The Flawed Arguments Behind Not Releasing Guantanamo Footage

Abu Wa’el Dhiab, a 43-year old Syrian national, was among the six Guantanamo Bay prisoners freed last week and transferred to Uruguay after spending 13 years in U.S. detention. He had been cleared for release since 2009, yet the husband and father of three found himself imprisoned several years longer in circumstances characterized by indefinite detention, humiliation and inhumane treatment. […]

Abu Wa’el Dhiab, a 43-year old Syrian national, was among the six Guantanamo Bay prisoners freed last week and transferred to Uruguay after spending 13 years in U.S. detention. He had been cleared for release since 2009, yet the husband and father of three found himself imprisoned several years longer in circumstances characterized by indefinite detention, humiliation and inhumane treatment.

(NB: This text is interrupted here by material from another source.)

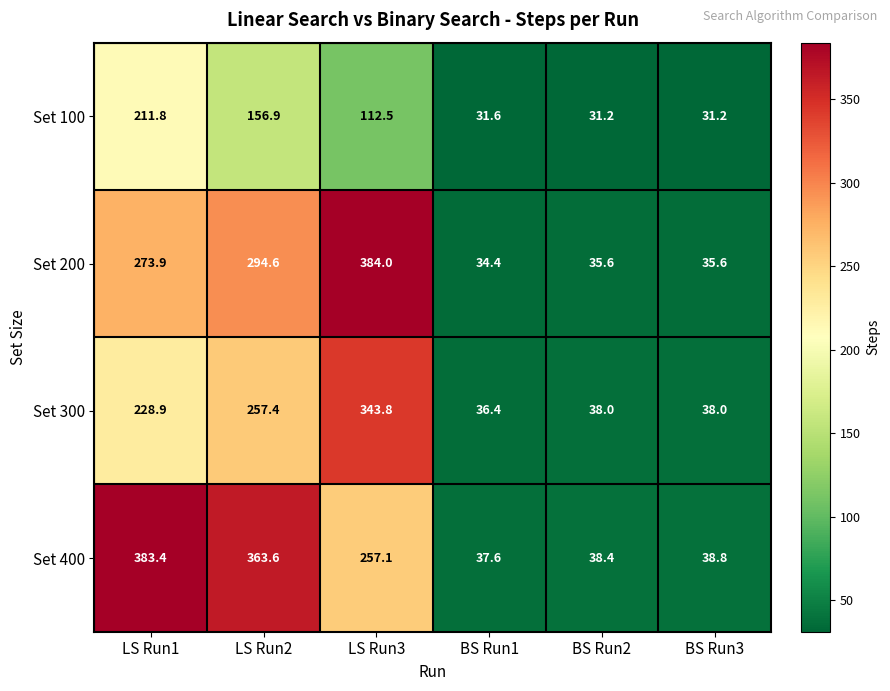

At which category is the sum across all series the highest?

LS Run1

In response to what they saw as their increasingly desperate conditions, Dhiab and many other Guantanamo detainees repeatedly sought to employ the only means of resistance left available to them: refusing food. “We have given up the very things which are important: food and drink,” Dhiab stated last year, describing his motivations and those of his other hunger-striking prisoners. “And we have done so to get answers to our questions: What is our guilt and what is our crime?”

This past week, the Pentagon made the case for blocking the release of videos showing American soldiers force-feeding Dhiab and others, a painful practice that human rights organizations have decried as “cruel, inhuman and degrading.”

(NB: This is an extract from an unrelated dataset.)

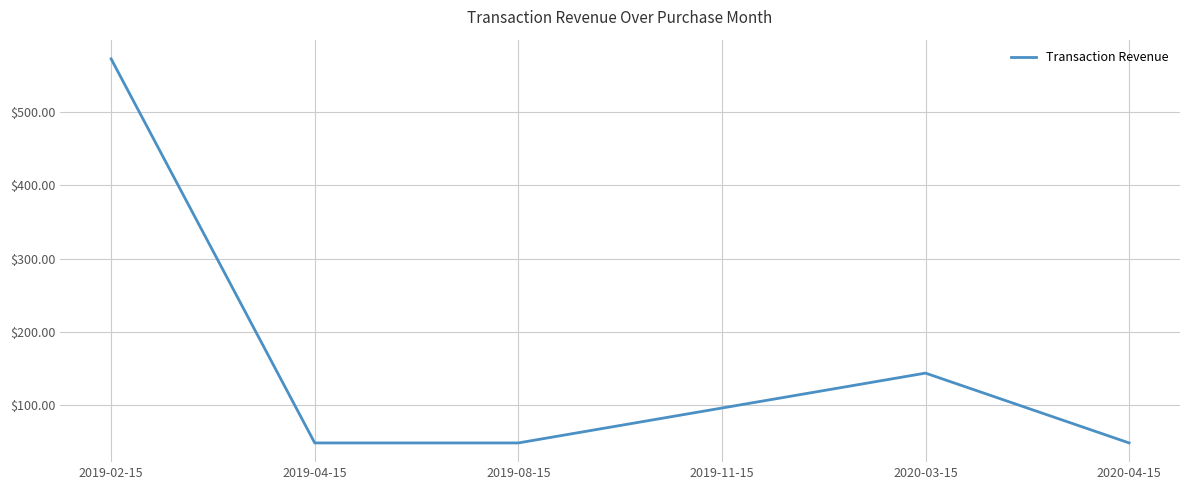

Read the value at 2019-04-15.

47.8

U.S. Navy Rear Admiral Sinclair Harris argued that releasing the tapes would only provide propaganda for hostile militant groups and further inflame popular opinion against the United States. In a seven page affidavit made public last week and first reported by the Miami Herald’s Carol Rosenberg, Harris explained the reasoning for keeping the videos out of public view:

“While the videos at issue…do not in my opinion depict any improper treatment of the detainees, but rather the lawful, humane and appropriate interaction between guards and detainees, persons and entities hostile to the United States and its detention of enemy belligerents at Guantánamo Bay are likely to think otherwise.”

To put Harris’s statement another way, the force-feeding videos are at once humane and appropriate, and yet also so visually appalling that people around the world would be enraged if allowed to view them. His solution to a potential backlash against U.S. policies is to circumscribe public oversight, and prevent anyone from actually seeing the treatment of detainees.

In the meantime, at Guantanamo, the videos of force feeding are likened to spectator sports. Rear Adm. Kyle Cozad, the camp commander, compares staff viewings of the force-feeding videos to “an NFL team watching video of the previous week’s football game to determine what plays worked well, what they did wrong, and what they could do better during the next game.”

In fact, the force-feeding procedure involves violently shackling an unwilling prisoner into a chair and painfully forcing tubes into their body through their nasal cavity. Guantanamo prisoner Samir Naji al Hasan Moqbel described his own experience being force-fed in a rare New York Times op-ed:

“…a squad of eight military police officers in riot gear, burst in. They tied my hands and feet to the bed. They forcibly inserted an IV into my hand. I spent 26 hours in this state, tied to the bed. 

I will never forget the first time they passed the feeding tube up my nose. I can’t describe how painful it is to be force-fed this way. As it was thrust in, it made me feel like throwing up. I wanted to vomit, but I couldn’t. There was agony in my chest, throat and stomach. I had never experienced such pain before. I would not wish this cruel punishment upon anyone.”

Unlike Dhiab, who last week finally won his freedom, Moqbel remains incarcerated at Guantanamo with little prospect of release. While military officials may be able to casually characterize the force-feeding of such prisoners as some kind of innocuous guard-detainee interaction, they are correct that many others in the United States and around the world would likely not have the same reaction to such footage.

If people were able to see what is involved in the process of force-feeding prisoners like Dhiab and Moqbel, they may well be outraged and demand an immediate end to it, or demand a resolution to the legal quagmire of Guantanamo prisoners. This is why the world needs to see these videos.

If Admiral Harris and others believe that the actions they are carrying out at Guantanamo Bay are so shocking that they could galvanize public opinion against the United States, the solution is to either cease them, or allow the American public to watch and decide.